_Input records_
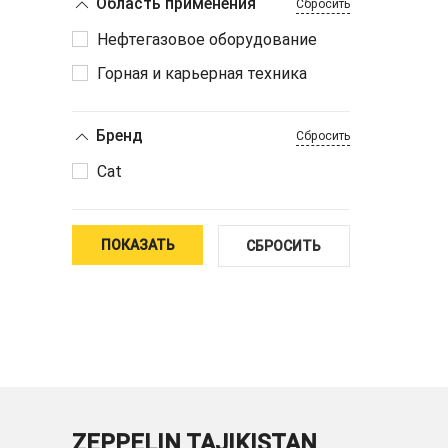
Область применения
Сбросить
Нефтегазовое оборудование
Горная и карьерная техника
Бренд
Сбросить
Cat
ПОКАЗАТЬ
СБРОСИТЬ
ZEPPELIN TAJIKISTAN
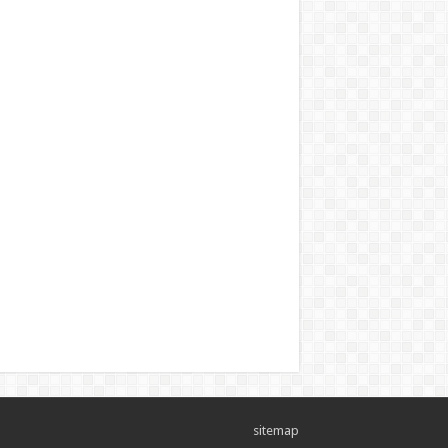
sitemap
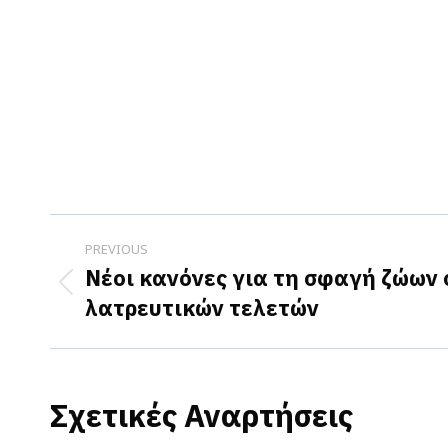
Post
PREVIOUS
navigation
Νέοι κανόνες για τη σφαγή ζώων 
Previous
λατρευτικών τελετών
post:
Σχετικές Αναρτήσεις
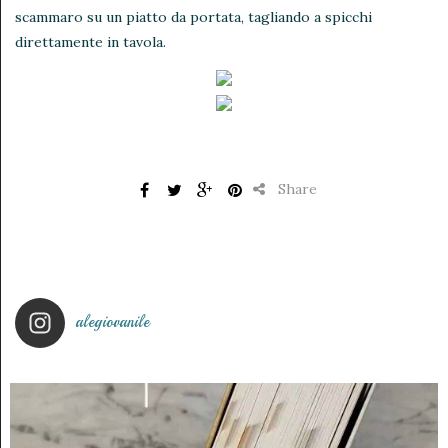
scammaro su un piatto da portata, tagliando a spicchi
direttamente in tavola.
Share
alegiovanile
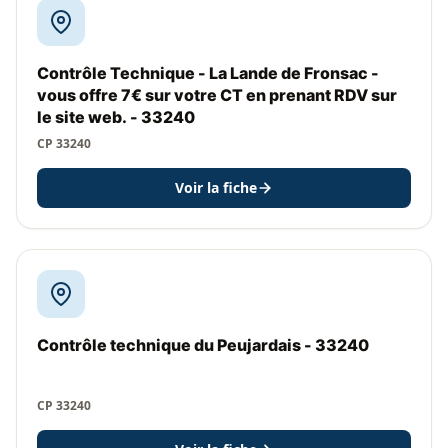
Contrôle Technique - La Lande de Fronsac -
vous offre 7€ sur votre CT en prenant RDV sur
le site web. - 33240
CP 33240
Voir la fiche
Contrôle technique du Peujardais - 33240
CP 33240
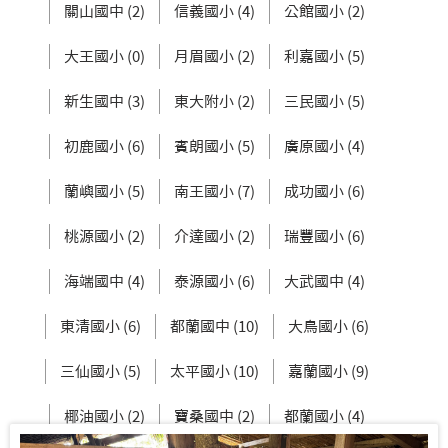
關山國中 (2)
信義國小 (4)
公館國小 (2)
大王國小 (0)
月眉國小 (2)
利嘉國小 (5)
新生國中 (3)
東大附小 (2)
三民國小 (5)
初鹿國小 (6)
賓朗國小 (5)
廣原國小 (4)
蘭嶼國小 (5)
南王國小 (7)
成功國小 (6)
桃源國小 (2)
介達國小 (2)
瑞豐國小 (6)
海端國中 (4)
泰源國小 (6)
大武國中 (4)
東清國小 (6)
都蘭國中 (10)
大鳥國小 (6)
三仙國小 (5)
太平國小 (10)
嘉蘭國小 (9)
椰油國小 (2)
寶桑國中 (2)
都蘭國小 (4)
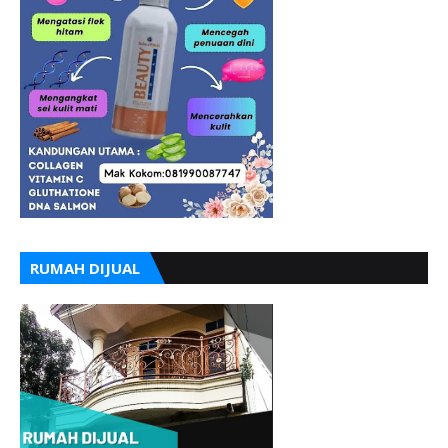
RUMAH DIJUAL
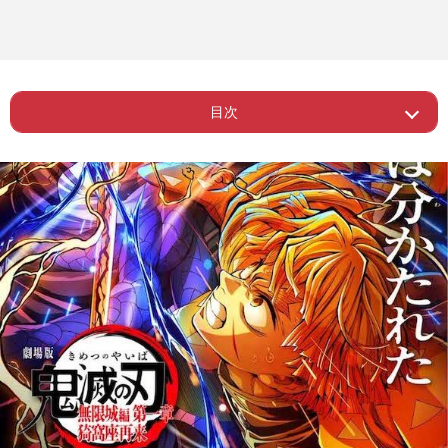
目次
Page 1
ー 禰豆子の竹は実在しない？
Page 2
ー 想像の世界を広げる側面も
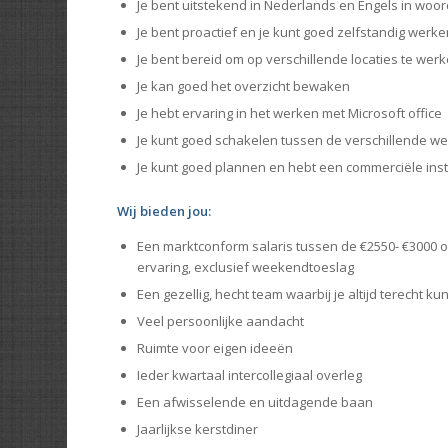
Je bent uitstekend in Nederlands en Engels in woord
Je bent proactief en je kunt goed zelfstandig werk
Je bent bereid om op verschillende locaties te wer
Je kan goed het overzicht bewaken
Je hebt ervaring in het werken met Microsoft office
Je kunt goed schakelen tussen de verschillende
Je kunt goed plannen en hebt een commerciële inst
Wij bieden jou:
Een marktconform salaris tussen de €2550- €3000 o
ervaring, exclusief weekendtoeslag
Een gezellig, hecht team waarbij je altijd terecht kun
Veel persoonlijke aandacht
Ruimte voor eigen ideeën
Ieder kwartaal intercollegiaal overleg
Een afwisselende en uitdagende baan
Jaarlijkse kerstdiner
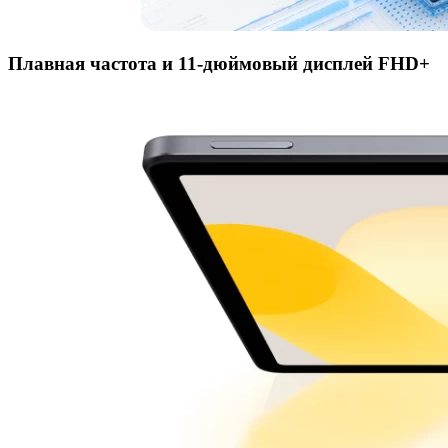
Плавная частота и 11-дюймовый дисплей FHD+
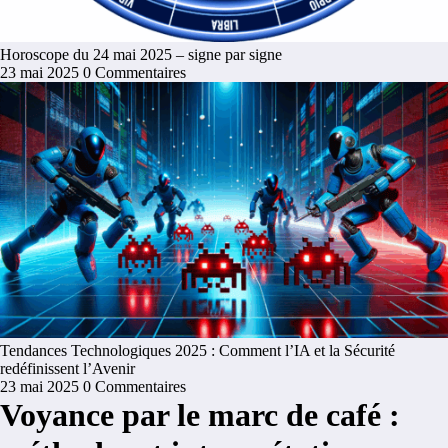
Horoscope du 24 mai 2025 – signe par signe
23 mai 2025
0 Commentaires
Tendances Technologiques 2025 : Comment l’IA et la Sécurité
redéfinissent l’Avenir
23 mai 2025
0 Commentaires
Voyance par le marc de café :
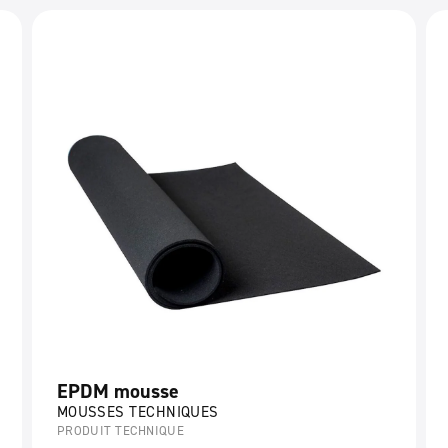
EPDM mousse
MOUSSES TECHNIQUES
PRODUIT TECHNIQUE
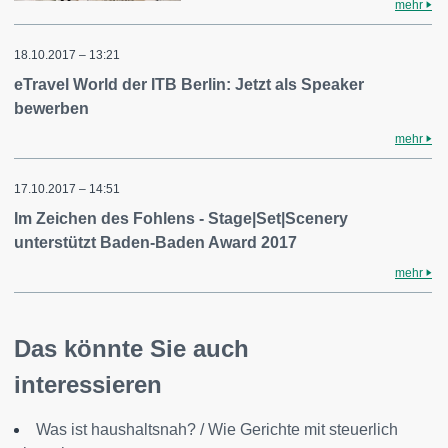
mehr
18.10.2017 – 13:21
eTravel World der ITB Berlin: Jetzt als Speaker
bewerben
mehr
17.10.2017 – 14:51
Im Zeichen des Fohlens - Stage|Set|Scenery
unterstützt Baden-Baden Award 2017
mehr
Das könnte Sie auch
interessieren
Was ist haushaltsnah? / Wie Gerichte mit steuerlich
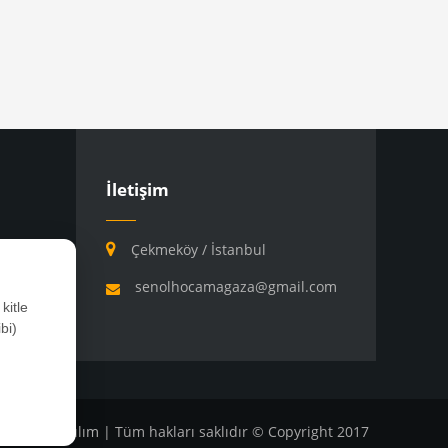
İletişim
Çekmeköy / İstanbul
senolhocamagaza@gmail.com
kitle
bi)
ılım
4M Yazılım
| Tüm hakları saklıdır © Copyright 2017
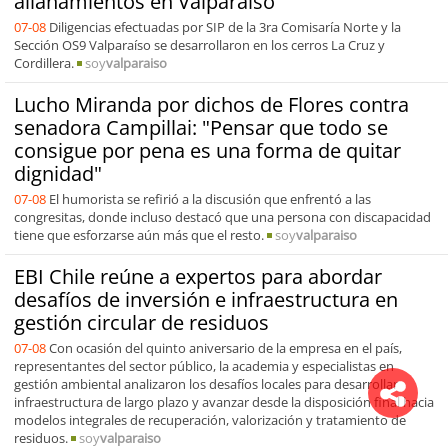
allanamientos en Valparaíso
07-08
Diligencias efectuadas por SIP de la 3ra Comisaría Norte y la
Sección OS9 Valparaíso se desarrollaron en los cerros La Cruz y
Cordillera.
soy
valparaiso
Lucho Miranda por dichos de Flores contra
senadora Campillai: "Pensar que todo se
consigue por pena es una forma de quitar
dignidad"
07-08
El humorista se refirió a la discusión que enfrentó a las
congresitas, donde incluso destacó que una persona con discapacidad
tiene que esforzarse aún más que el resto.
soy
valparaiso
EBI Chile reúne a expertos para abordar
desafíos de inversión e infraestructura en
gestión circular de residuos
07-08
Con ocasión del quinto aniversario de la empresa en el país,
representantes del sector público, la academia y especialistas en
gestión ambiental analizaron los desafíos locales para desarrollar
infraestructura de largo plazo y avanzar desde la disposición final hacia
modelos integrales de recuperación, valorización y tratamiento de
residuos.
soy
valparaiso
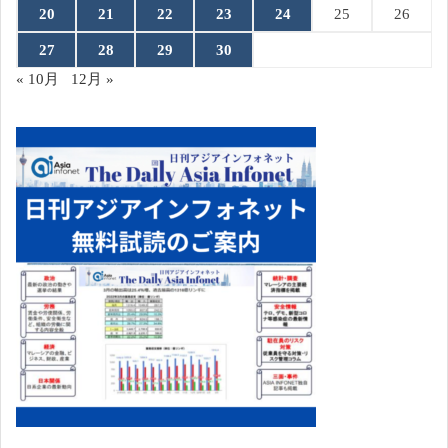
20
21
22
23
24
25
26
27
28
29
30
« 10月
12月 »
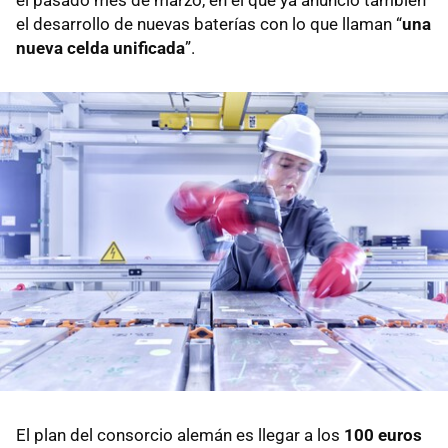
el pasado mes de marzo, en el que ya anunció también
el desarrollo de nuevas baterías con lo que llaman “
una
nueva celda unificada
”.
El plan del consorcio alemán es llegar a los
100 euros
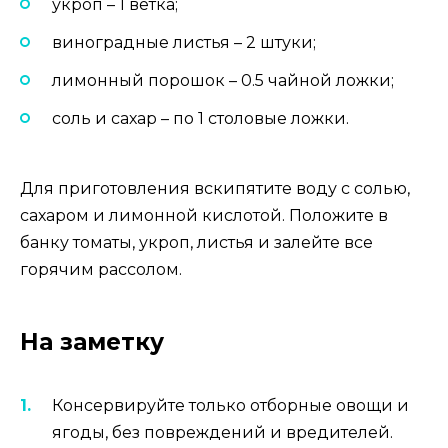
укроп – 1 ветка;
виноградные листья – 2 штуки;
лимонный порошок – 0.5 чайной ложки;
соль и сахар – по 1 столовые ложки.
Для приготовления вскипятите воду с солью,
сахаром и лимонной кислотой. Положите в
банку томаты, укроп, листья и залейте все
горячим рассолом.
На заметку
Консервируйте только отборные овощи и
ягоды, без повреждений и вредителей.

_What the task requires_
Count the rows above that contain the string "ложки", treating uppercase and lowercase as different, and reply with only the number.

_Worked solution_
2